Le chef d'Etat a promis de veiller à faire en sorte que «ce que nous avons durement négocié durant ces derniers mois soit respecté» en matière de règles pour encadrer les échanges agricoles avec le Mercosur. «Nous serons intraitables sur le respect de ces règles, parce que notre Europe a beaucoup alourdi les règles sur nos producteurs ces dernières années. Et donc je ne défendrai jamais un accord qui est laxiste à l'égard de ce qu'on importe et dur à l'égard de ce qu'on produit chez nous, parce que c'est incohérent pour le consommateur européen et c'est criminel pour la souveraineté européenne», a encore affirmé Emmanuel Macron.
«L'application provisoire est, par nature, provisoire», a défendu Ursula von der Leyen, s'engageant à continuer à dialoguer avec les responsables et élus européens au cours des prochains mois sur ce dossier.

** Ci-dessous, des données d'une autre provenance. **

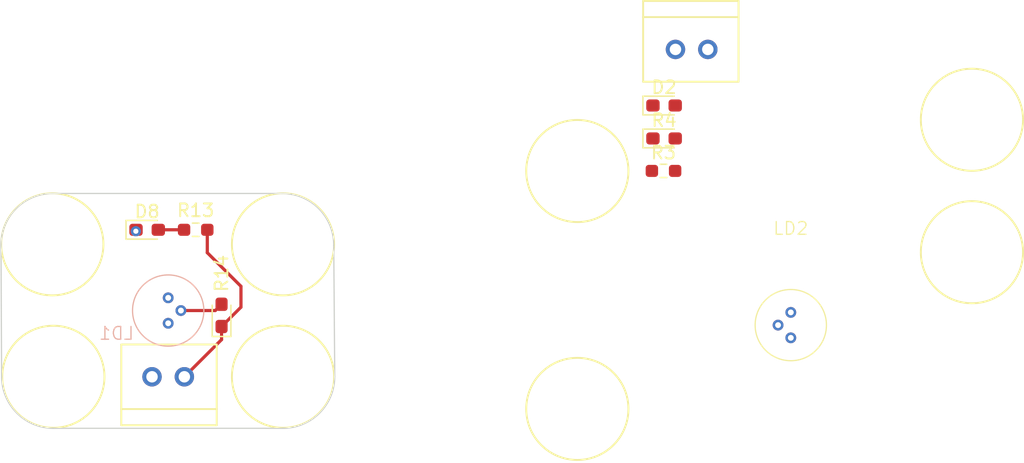
<source format=kicad_pcb>
(kicad_pcb (version 20221018) (generator pcbnew)

  (general
    (thickness 1.6)
  )

  (paper "A4")
  (layers
    (0 "F.Cu" signal)
    (31 "B.Cu" signal)
    (32 "B.Adhes" user "B.Adhesive")
    (33 "F.Adhes" user "F.Adhesive")
    (34 "B.Paste" user)
    (35 "F.Paste" user)
    (36 "B.SilkS" user "B.Silkscreen")
    (37 "F.SilkS" user "F.Silkscreen")
    (38 "B.Mask" user)
    (39 "F.Mask" user)
    (40 "Dwgs.User" user "User.Drawings")
    (41 "Cmts.User" user "User.Comments")
    (42 "Eco1.User" user "User.Eco1")
    (43 "Eco2.User" user "User.Eco2")
    (44 "Edge.Cuts" user)
    (45 "Margin" user)
    (46 "B.CrtYd" user "B.Courtyard")
    (47 "F.CrtYd" user "F.Courtyard")
    (48 "B.Fab" user)
    (49 "F.Fab" user)
    (50 "User.1" user)
    (51 "User.2" user)
    (52 "User.3" user)
    (53 "User.4" user)
    (54 "User.5" user)
    (55 "User.6" user)
    (56 "User.7" user)
    (57 "User.8" user)
    (58 "User.9" user)
  )

  (setup
    (pad_to_mask_clearance 0)
    (pcbplotparams
      (layerselection 0x00010fc_ffffffff)
      (plot_on_all_layers_selection 0x0000000_00000000)
      (disableapertmacros false)
      (usegerberextensions false)
      (usegerberattributes true)
      (usegerberadvancedattributes true)
      (creategerberjobfile true)
      (dashed_line_dash_ratio 12.000000)
      (dashed_line_gap_ratio 3.000000)
      (svgprecision 4)
      (plotframeref false)
      (viasonmask false)
      (mode 1)
      (useauxorigin false)
      (hpglpennumber 1)
      (hpglpenspeed 20)
      (hpglpendiameter 15.000000)
      (dxfpolygonmode true)
      (dxfimperialunits true)
      (dxfusepcbnewfont true)
      (psnegative false)
      (psa4output false)
      (plotreference true)
      (plotvalue true)
      (plotinvisibletext false)
      (sketchpadsonfab false)
      (subtractmaskfromsilk false)
      (outputformat 1)
      (mirror false)
      (drillshape 1)
      (scaleselection 1)
      (outputdirectory "")
    )
  )

  (net 0 "")
  (net 1 "+5V")
  (net 2 "GND")
  (net 3 "Net-(D2-A)")
  (net 4 "Net-(LD2-Pad2)")
  (net 5 "unconnected-(LD2-Pad3)")

  (footprint "MRDT_Connectors:MOLEX_SL_02_Vertical" (layer "F.Cu") (at 185.25288 60.63752))

  (footprint "MRDT_Drill_Holes:4_40_Hole_Corner" (layer "F.Cu") (at 173.53788 92.90812))

  (footprint "MRDT_Connectors:MOLEX_SL_02_Vertical" (layer "F.Cu") (at 146.685 86.374 180))

  (footprint "LED_SMD:LED_0603_1608Metric_Pad1.05x0.95mm_HandSolder" (layer "F.Cu") (at 143.764 74.817))

  (footprint "MRDT_Drill_Holes:4_40_Hole_Corner" (layer "F.Cu") (at 140.3237 79.96812 90))

  (footprint "Resistor_SMD:R_0603_1608Metric_Pad0.98x0.95mm_HandSolder" (layer "F.Cu") (at 184.31288 70.18752))

  (footprint "MRDT_Drill_Holes:4_40_Hole_Corner" (layer "F.Cu") (at 150.42388 79.96812))

  (footprint "LED_SMD:LED_0603_1608Metric_Pad1.05x0.95mm_HandSolder" (layer "F.Cu") (at 184.35788 67.63752))

  (footprint "Resistor_SMD:R_0603_1608Metric_Pad0.98x0.95mm_HandSolder" (layer "F.Cu") (at 147.574 74.817 180))

  (footprint "MRDT_Drill_Holes:4_40_Hole_Corner" (layer "F.Cu") (at 140.40612 82.36588 180))

  (footprint "LED_SMD:LED_0603_1608Metric_Pad1.05x0.95mm_HandSolder" (layer "F.Cu") (at 149.606 81.548 90))

  (footprint "MRDT_Drill_Holes:4_40_Hole_Corner" (layer "F.Cu") (at 204.52588 70.17512))

  (footprint "MRDT_Drill_Holes:4_40_Hole_Corner" (layer "F.Cu") (at 204.52588 72.57288 -90))

  (footprint "MRDT_Drill_Holes:4_40_Hole_Corner" (layer "F.Cu") (at 150.42388 82.36588 -90))

  (footprint "MRDT_Drill_Holes:4_40_Hole_Corner" (layer "F.Cu") (at 173.53788 74.20532))

  (footprint "LED_SMD:LED_0603_1608Metric_Pad1.05x0.95mm_HandSolder" (layer "F.Cu") (at 184.35788 65.04752))

  (footprint "FTIR_Footprints:RLD63NPC5" (layer "F.Cu") (at 194.31 82.312))

  (footprint "FTIR_Footprints:RLD63NPC5" (layer "B.Cu") (at 145.415 81.167 180))

  (gr_line (start 132.286682 76.025682) (end 132.334 86.36)
    (stroke (width 0.1) (type default)) (layer "Edge.Cuts") (tstamp 1d1cad27-6a38-402f-9192-1318004a87a6))
  (gr_arc (start 154.352318 71.961682) (mid 157.225991 73.152009) (end 158.416318 76.025682)
    (stroke (width 0.1) (type default)) (layer "Edge.Cuts") (tstamp 5103b5f2-d390-4491-a492-e517b56efb1c))
  (gr_arc (start 132.286682 76.025682) (mid 133.476997 73.151997) (end 136.350682 71.961682)
    (stroke (width 0.1) (type default)) (layer "Edge.Cuts") (tstamp 60e22c79-422a-408c-ba35-5ce89af75de0))
  (gr_arc (start 136.398 90.424) (mid 133.524315 89.233685) (end 132.334 86.36)
    (stroke (width 0.1) (type default)) (layer "Edge.Cuts") (tstamp 8756ad4e-9287-4511-aa6c-da16ddf844ef))
  (gr_line (start 158.496 86.36) (end 158.416318 76.025682)
    (stroke (width 0.1) (type default)) (layer "Edge.Cuts") (tstamp 96e1dfbc-e7cb-4718-a288-a372430ac45c))
  (gr_line (start 154.352318 71.961682) (end 136.350682 71.961682)
    (stroke (width 0.1) (type default)) (layer "Edge.Cuts") (tstamp be9b4367-c702-4975-bbfe-d74277ae1f92))
  (gr_arc (start 158.496 86.36) (mid 157.305673 89.233673) (end 154.432 90.424)
    (stroke (width 0.1) (type default)) (layer "Edge.Cuts") (tstamp c8684163-ced3-48bb-aa1e-d359e0fca134))
  (gr_line (start 136.398 90.424) (end 154.432 90.424)
    (stroke (width 0.1) (type default)) (layer "Edge.Cuts") (tstamp ff20f0f3-fbb9-4fe5-b3e1-5df10e66f944))

  (segment (start 151.13 79.262) (end 151.13 80.899) (width 0.25) (layer "F.Cu") (net 0) (tstamp 0bea0d03-0230-464e-bc6e-6ad1e1d5e18e))
  (segment (start 148.4865 76.6185) (end 151.13 79.262) (width 0.25) (layer "F.Cu") (net 0) (tstamp 2031d473-332e-4e05-96d3-e3d3e72bf19e))
  (segment (start 144.639 74.817) (end 146.6615 74.817) (width 0.25) (layer "F.Cu") (net 0) (tstamp 473c711e-8d36-4b14-8a85-b0749d9547c6))
  (segment (start 151.13 80.899) (end 149.606 82.423) (width 0.25) (layer "F.Cu") (net 0) (tstamp 708dba22-c1ef-4575-8602-f82233ed6796))
  (segment (start 148.4865 74.817) (end 148.4865 76.6185) (width 0.25) (layer "F.Cu") (net 0) (tstamp 9970dfd4-60ff-4845-a3ab-71e0481d9a2f))
  (segment (start 146.685 86.374) (end 149.606 83.453) (width 0.25) (layer "F.Cu") (net 0) (tstamp a2dbdcff-f7bb-4aed-8129-6bc560c495d7))
  (segment (start 146.415 81.167) (end 149.112 81.167) (width 0.25) (layer "F.Cu") (net 0) (tstamp dc141172-139f-4aad-8842-76f998c5a4d6))
  (segment (start 149.112 81.167) (end 149.606 80.673) (width 0.25) (layer "F.Cu") (net 0) (tstamp de39bf03-8f65-4f69-8f8a-1abb496673db))
  (segment (start 149.606 83.453) (end 149.606 82.423) (width 0.25) (layer "F.Cu") (net 0) (tstamp fc59bea4-8c12-46b2-9b79-9dcd7d0ff508))
  (via (at 142.875 74.93) (size 0.8) (drill 0.4) (layers "F.Cu" "B.Cu") (net 0) (tstamp 6f8c31ec-4ef4-42bc-acc6-0cc8c794f70f))

  (zone (net 0) (net_name "") (layer "B.Cu") (tstamp 04983647-6daf-47ce-8afb-14c66d19a696) (name "GND") (hatch edge 0.5)
    (priority 1)
    (connect_pads (clearance 0))
    (min_thickness 0.25) (filled_areas_thickness no)
    (fill (thermal_gap 0.5) (thermal_bridge_width 0.5))
    (polygon
      (pts
        (xy 132.207 71.896)
        (xy 158.496 71.896)
        (xy 158.496 90.424)
        (xy 132.207 90.424)
      )
    )
  )
)

</source>
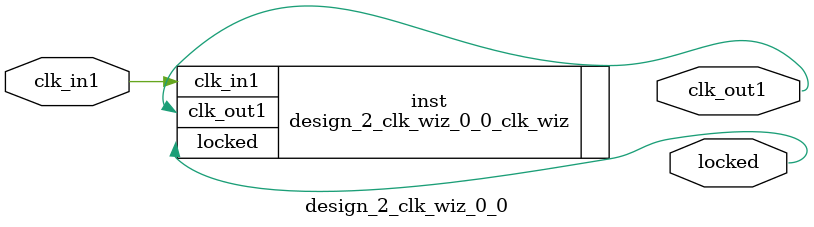
<source format=v>


`timescale 1ps/1ps

(* CORE_GENERATION_INFO = "design_2_clk_wiz_0_0,clk_wiz_v6_0_14_0_0,{component_name=design_2_clk_wiz_0_0,use_phase_alignment=true,use_min_o_jitter=false,use_max_i_jitter=false,use_dyn_phase_shift=false,use_inclk_switchover=false,use_dyn_reconfig=false,enable_axi=0,feedback_source=FDBK_AUTO,PRIMITIVE=MMCM,num_out_clk=1,clkin1_period=10.000,clkin2_period=10.000,use_power_down=false,use_reset=false,use_locked=true,use_inclk_stopped=false,feedback_type=SINGLE,CLOCK_MGR_TYPE=NA,manual_override=false}" *)

module design_2_clk_wiz_0_0 
 (
  // Clock out ports
  output        clk_out1,
  // Status and control signals
  output        locked,
 // Clock in ports
  input         clk_in1
 );

  design_2_clk_wiz_0_0_clk_wiz inst
  (
  // Clock out ports  
  .clk_out1(clk_out1),
  // Status and control signals               
  .locked(locked),
 // Clock in ports
  .clk_in1(clk_in1)
  );

endmodule

</source>
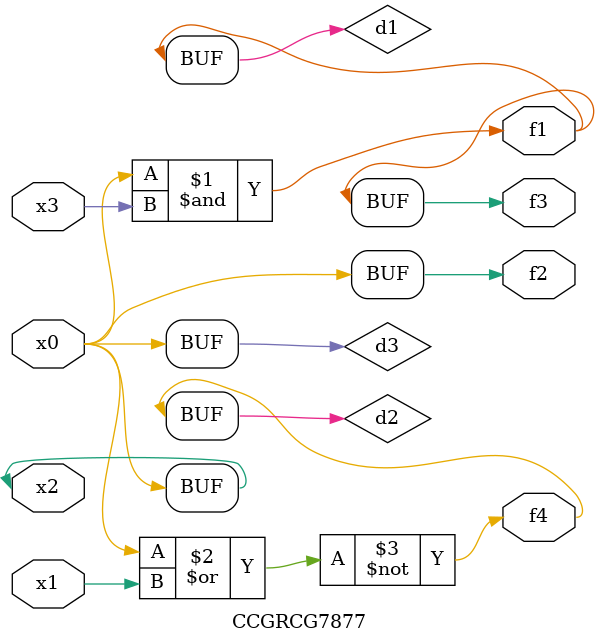
<source format=v>
module CCGRCG7877(
	input x0, x1, x2, x3,
	output f1, f2, f3, f4
);

	wire d1, d2, d3;

	and (d1, x2, x3);
	nor (d2, x0, x1);
	buf (d3, x0, x2);
	assign f1 = d1;
	assign f2 = d3;
	assign f3 = d1;
	assign f4 = d2;
endmodule

</source>
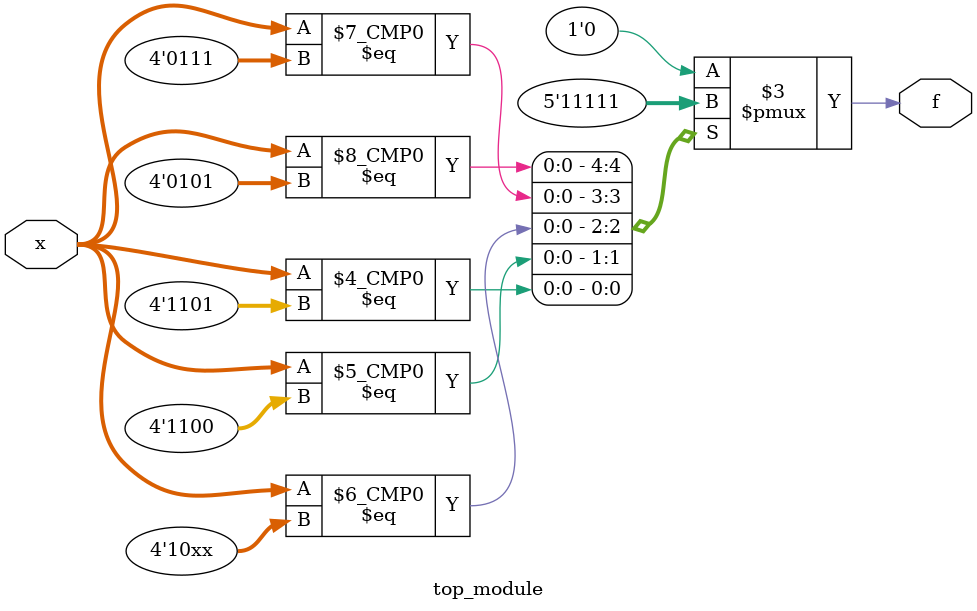
<source format=sv>
module top_module (
	input [4:1] x,
	output logic f
);
	always_comb begin
		case (x)
			4'b00x0: f = 1'b0;
			4'b00x1: f = 1'b0;
			4'b0100: f = 1'b0;
			4'b0101: f = 1'b1;
			4'b0110: f = 1'b0;
			4'b0111: f = 1'b1;
			4'b10xx: f = 1'b1;
			4'b1100: f = 1'b1;
			4'b1101: f = 1'b1;
			default: f = 1'b0;
		endcase
	end
endmodule

</source>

La Commission, comme la majorité des Etats européens, sont favorables à ce traité de libre-échange. Tous soulignaient la nécessité de mettre en oeuvre l'accord le plus vite possible, particulièrement au moment où le président américain Donald Trump agite la menace de nouveaux droits de douane contre l'Europe. En Suisse, le Parlement doit encore traiter de l'accord signé en septembre dernier entre le Mercosur et l'AELE, dont la Confédération est membre.
À l'inverse de la France, l'Allemagne a salué la décision de la Commission européenne. Son ministre des Affaires étrangères, Johann Wadephul, a qualifié l'accord d'«historique». «C'est l'heure de l'Europe (...), les entreprises et les citoyens des deux continents peuvent enfin bénéficier d'une plus grande prospérité et d'une croissance accrue», a-t-il félicité dans un message sur X.
L'Espagne, également, «soutient» la position de l'UE. «Dans un monde toujours plus incertain, l'Europe ne peut pas se permettre de rester à la traîne. L'accord avec le Mercosur est un grand pas dans la feuille de route de l'UE pour devenir plus autonome et plus résiliente», a justifié le ministre espagnol de l'Économie, Carlos Cuerpo, cité dans une déclaration transmise à l'AFP.